Am Devisenmarkt hat sich der Euro am Mittwoch um die Marke von 1,22 Dollar bewegt und stand damit 0,1 Prozent höher als am Dienstag. Die Kursbewegungen zwischen Euro und Dollar hielten sich seit Wochenbeginn in Grenzen, starke Impulse sind Mangelware. Derweil deckten sich in Erwartung einer nahenden Zinserhöhung der ungarischen Notenbank die Anleger mit der Währung des Landes ein. Im Gegenzug fielen Dollar und Euro um jeweils 0,8 Prozent auf 283,50 beziehungsweise 346 Forint. Wegen einer anziehenden Inflation hat der ungarische Notenbankchef eine straffere Geldpolitik signalisiert. Ungarn wäre das erste EU-Land, das nach der Coronavirus-Krise den Leitzins wieder anhebt.

Am Ölmarkt stiegen die Preise auf mehrjährige Höchststände. Ein Fass der Nordseesorte Brent verteuerte sich zeitweise um 0,9 Prozent auf 72,83 Dollar, ein Fass der US-Sorte WTI kostete mit 70,63 Dollar 0,6 Prozent mehr. Während Brent den höchsten Stand seit gut zwei Jahren erreichte, stieg der WTI-Preis auf das höchste Niveau seit Oktober 2018. Unterstützung erhielten die Rohölpreise durch Lagerdaten aus den USA. Nach Zahlen des American Petroleum Institute (API) sind die Rohölvorräte der USA in der vergangenen Woche gesunken. Für grundlegenden Auftrieb am Ölmarkt sorgt seit längerem die vielerorts entspanntere Corona-Lage, insbesondere in den USA, China und weiten Teilen Europas. Zudem deuteten laut Analysten der ANZ Bank die jüngsten Verkehrsdaten darauf hin, dass sich mit der Lockerung der Corona-Restriktionen Reisende wieder verstärkt auf den Weg machten.

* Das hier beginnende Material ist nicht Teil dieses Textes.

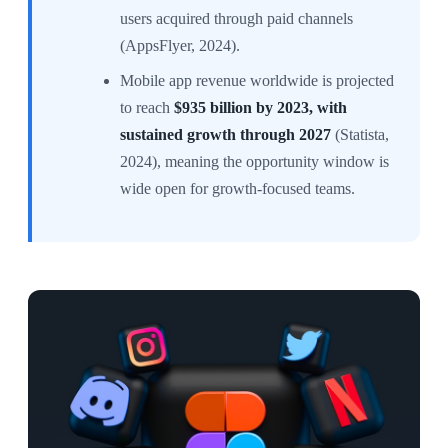
users acquired through paid channels
(AppsFlyer, 2024).
Mobile app revenue worldwide is projected
to reach
$935 billion by 2023, with
sustained growth through 2027
(Statista,
2024), meaning the opportunity window is
wide open for growth-focused teams.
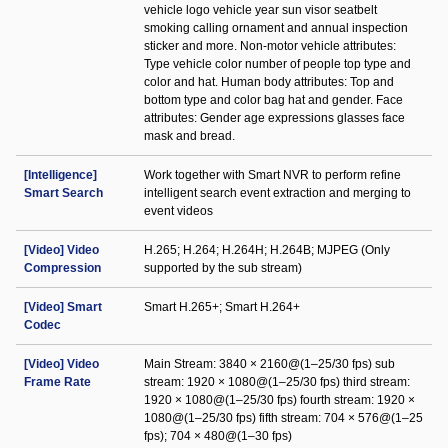
vehicle logo vehicle year sun visor seatbelt
smoking calling ornament and annual inspection
sticker and more. Non-motor vehicle attributes:
Type vehicle color number of people top type and
color and hat. Human body attributes: Top and
bottom type and color bag hat and gender. Face
attributes: Gender age expressions glasses face
mask and bread.
[Intelligence]
Work together with Smart NVR to perform refine
Smart Search
intelligent search event extraction and merging to
event videos
[Video] Video
H.265; H.264; H.264H; H.264B; MJPEG (Only
Compression
supported by the sub stream)
[Video] Smart
Smart H.265+; Smart H.264+
Codec
[Video] Video
Main Stream: 3840 × 2160@(1–25/30 fps) sub
Frame Rate
stream: 1920 × 1080@(1–25/30 fps) third stream:
1920 × 1080@(1–25/30 fps) fourth stream: 1920 ×
1080@(1–25/30 fps) fifth stream: 704 × 576@(1–25
fps); 704 × 480@(1–30 fps)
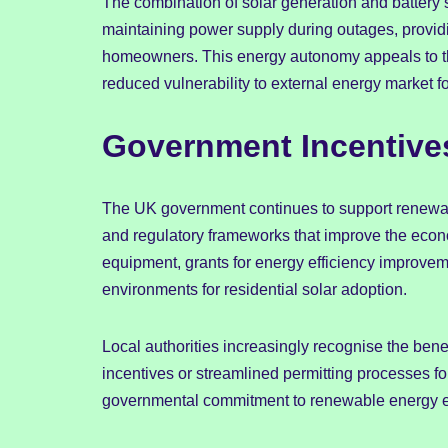
The combination of solar generation and battery 
maintaining power supply during outages, providi
homeowners. This energy autonomy appeals to thos
reduced vulnerability to external energy market f
Government Incentiv
The UK government continues to support renewa
and regulatory frameworks that improve the econo
equipment, grants for energy efficiency improvem
environments for residential solar adoption.
Local authorities increasingly recognise the benef
incentives or streamlined permitting processes for
governmental commitment to renewable energy e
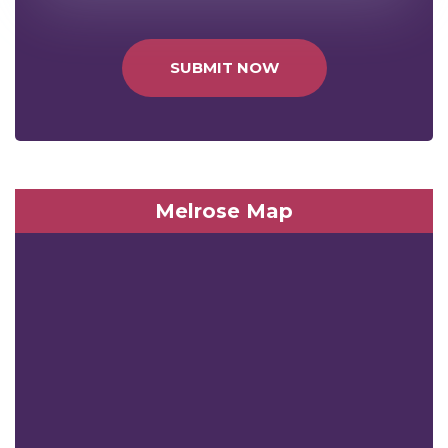
SUBMIT NOW
Melrose Map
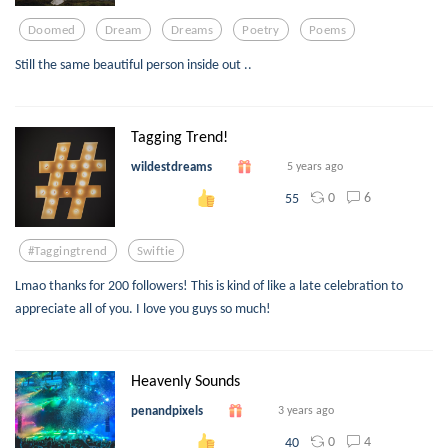
Doomed
Dream
Dreams
Poetry
Poems
Still the same beautiful person inside out ..
Tagging Trend!
wildestdreams
5 years ago
0
6
55
#taggingtrend
Swiftie
Lmao thanks for 200 followers! This is kind of like a late celebration to
appreciate all of you. I love you guys so much!
Heavenly Sounds
penandpixels
3 years ago
0
4
40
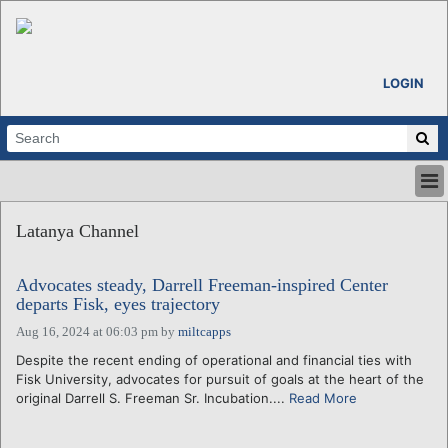
LOGIN
HOME
Latanya Channel
ABOUT
ALL STORIES
Advocates steady, Darrell Freeman-inspired Center
CALENDARS
departs Fisk, eyes trajectory
VENTURE NOTES
Aug 16, 2024 at 06:03 pm
by
miltcapps
REGIONS
Despite the recent ending of operational and financial ties with
LOGIN
Fisk University, advocates for pursuit of goals at the heart of the
original Darrell S. Freeman Sr. Incubation....
Read More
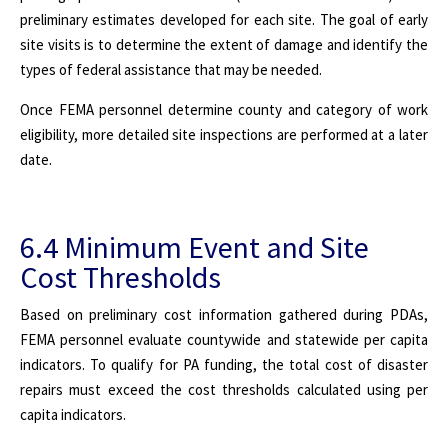
preliminary estimates developed for each site. The goal of early
site visits is to determine the extent of damage and identify the
types of federal assistance that may be needed.
Once FEMA personnel determine county and category of work
eligibility, more detailed site inspections are performed at a later
date.
6.4 Minimum Event and Site
Cost Thresholds
Based on preliminary cost information gathered during PDAs,
FEMA personnel evaluate countywide and statewide per capita
indicators. To qualify for PA funding, the total cost of disaster
repairs must exceed the cost thresholds calculated using per
capita indicators.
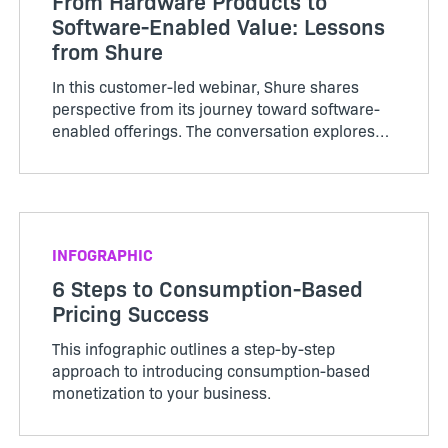
From Hardware Products to
Software-Enabled Value: Lessons
from Shure
In this customer-led webinar, Shure shares
perspective from its journey toward software-
enabled offerings. The conversation explores
what changes when a traditionally hardware-
centered business adds more software into the
customer experience
INFOGRAPHIC
6 Steps to Consumption-Based
Pricing Success
This infographic outlines a step-by-step
approach to introducing consumption-based
monetization to your business.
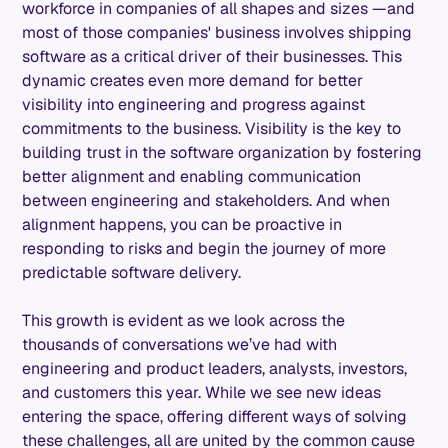
workforce in companies of all shapes and sizes —and
most of those companies' business involves shipping
software as a critical driver of their businesses. This
dynamic creates even more demand for better
visibility into engineering and progress against
commitments to the business. Visibility is the key to
building trust in the software organization by fostering
better alignment and enabling communication
between engineering and stakeholders. And when
alignment happens, you can be proactive in
responding to risks and begin the journey of more
predictable software delivery.
This growth is evident as we look across the
thousands of conversations we’ve had with
engineering and product leaders, analysts, investors,
and customers this year. While we see new ideas
entering the space, offering different ways of solving
these challenges, all are united by the common cause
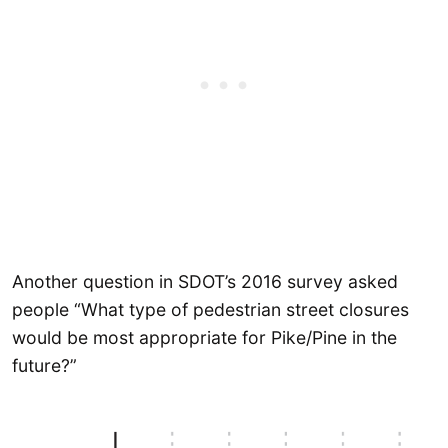
Another question in SDOT’s 2016 survey asked
people “What type of pedestrian street closures
would be most appropriate for Pike/Pine in the
future?”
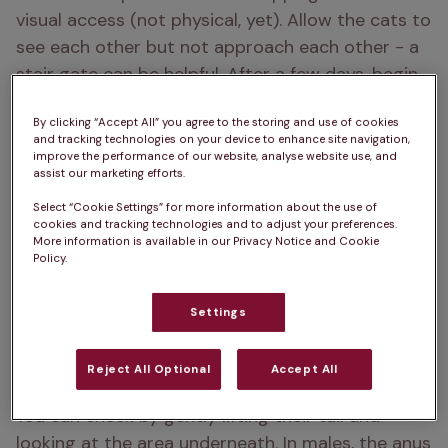
visual access (not physical, yet). Allow the cats to 
see each other but not approach each other - a 
stair gate can be helpful. After a few days, begin 
short, supervised meetings in a calm, neutral 
By clicking “Accept All” you agree to the storing and use of cookies
space. Reward relaxed behaviour with treats, but 
and tracking technologies on your device to enhance site navigation,
never force interactions. Some hissing is normal 
improve the performance of our website, analyse website use, and
assist our marketing efforts.
at first, but if either cat seems overly stressed, 
give them more time apart before trying again. 
Select “Cookie Settings” for more information about the use of
cookies and tracking technologies and to adjust your preferences.
Patience is key. Introductions can take days or 
More information is available in our Privacy Notice and Cookie
Policy.
even weeks.
Settings
2. How can I tell if my kitten is male
or female?
Reject All Optional
Accept All
You can check by gently lifting their tail and 
looking at the area underneath. In males, the anus 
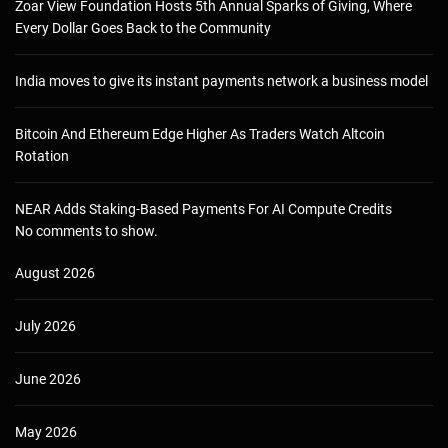
Zoar View Foundation Hosts 5th Annual Sparks of Giving, Where
Every Dollar Goes Back to the Community
India moves to give its instant payments network a business model
Bitcoin And Ethereum Edge Higher As Traders Watch Altcoin
Rotation
NEAR Adds Staking-Based Payments For AI Compute Credits
No comments to show.
August 2026
July 2026
June 2026
May 2026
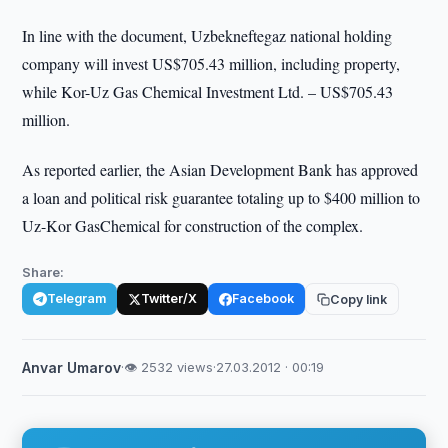
In line with the document, Uzbekneftegaz national holding
company will invest US$705.43 million, including property,
while Kor-Uz Gas Chemical Investment Ltd. – US$705.43
million.
As reported earlier, the Asian Development Bank has approved
a loan and political risk guarantee totaling up to $400 million to
Uz-Kor GasChemical for construction of the complex.
Share:
Telegram
Twitter/X
Facebook
Copy link
Anvar Umarov
·
👁 2532 views
·
27.03.2012 · 00:19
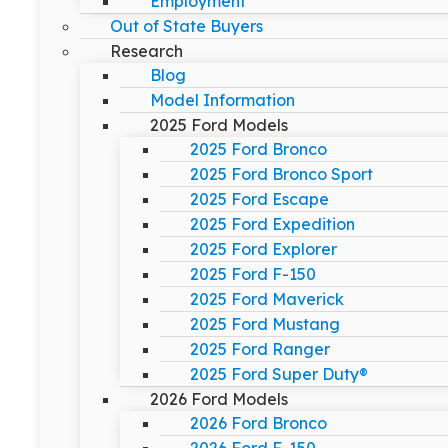
Employment
Out of State Buyers
Research
Blog
Model Information
2025 Ford Models
2025 Ford Bronco
2025 Ford Bronco Sport
2025 Ford Escape
2025 Ford Expedition
2025 Ford Explorer
2025 Ford F-150
2025 Ford Maverick
2025 Ford Mustang
2025 Ford Ranger
2025 Ford Super Duty®
2026 Ford Models
2026 Ford Bronco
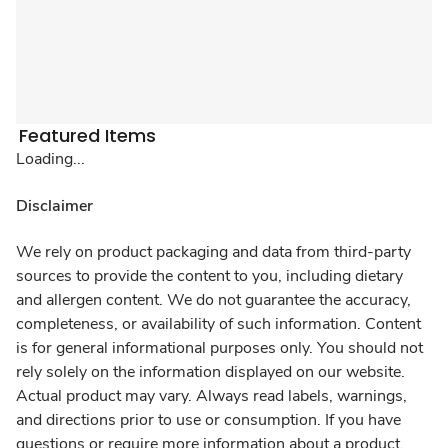
Featured Items
Loading...
Disclaimer
We rely on product packaging and data from third-party
sources to provide the content to you, including dietary
and allergen content. We do not guarantee the accuracy,
completeness, or availability of such information. Content
is for general informational purposes only. You should not
rely solely on the information displayed on our website.
Actual product may vary. Always read labels, warnings,
and directions prior to use or consumption. If you have
questions or require more information about a product,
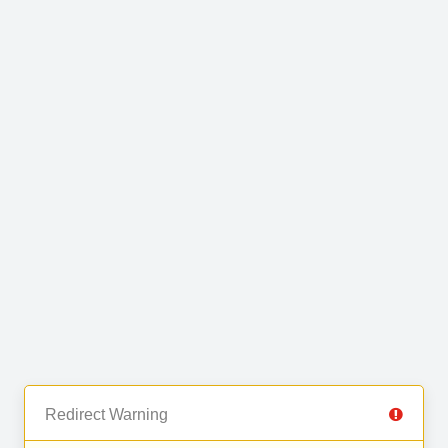
Redirect Warning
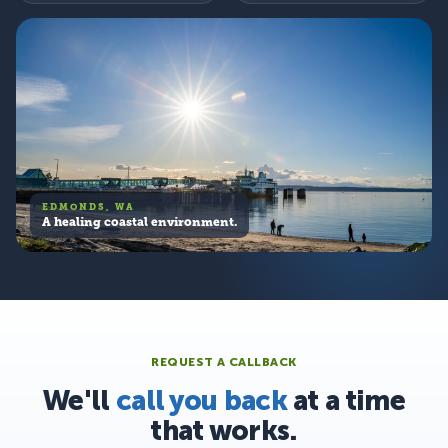
EDMONDS, WA
A healing coastal environment.
REQUEST A CALLBACK
We'll
call you back
at a time
that works.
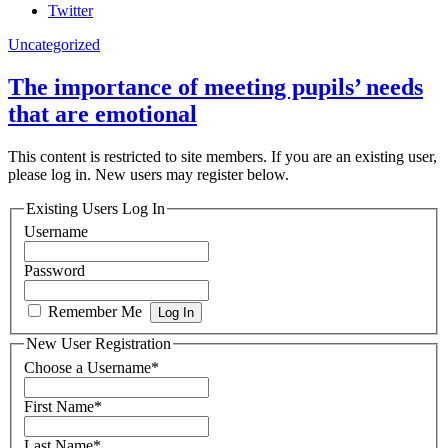
Twitter
Uncategorized
The importance of meeting pupils’ needs
that are emotional
This content is restricted to site members. If you are an existing user,
please log in. New users may register below.
Existing Users Log In
Username
Password
Remember Me
New User Registration
Choose a Username
*
First Name
*
Last Name
*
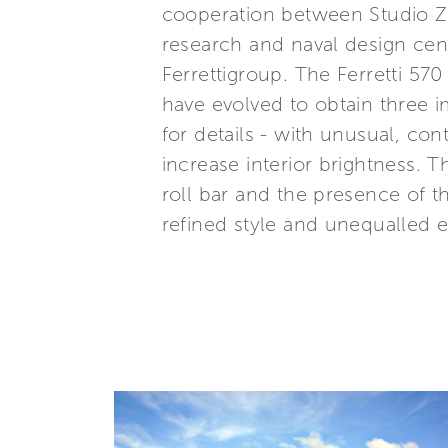
cooperation between Studio Zu
research and naval design cent
Ferrettigroup. The Ferretti 570
have evolved to obtain three i
for details - with unusual, co
increase interior brightness. 
roll bar and the presence of th
refined style and unequalled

Der Bitcoin erholte sich von seinen jüngsten Tiefstständen. Die Cyber-Devise verteuerte sich um 9,1 Prozent auf 36 500 Dollar. "Eine Flut an negativen Nachrichten verunsichert den Markt", sagte Analyst Milan Cutkovic vom Brokerhaus Axi. Unter anderem will China den Markt für Kryptowährungen strenger regulieren.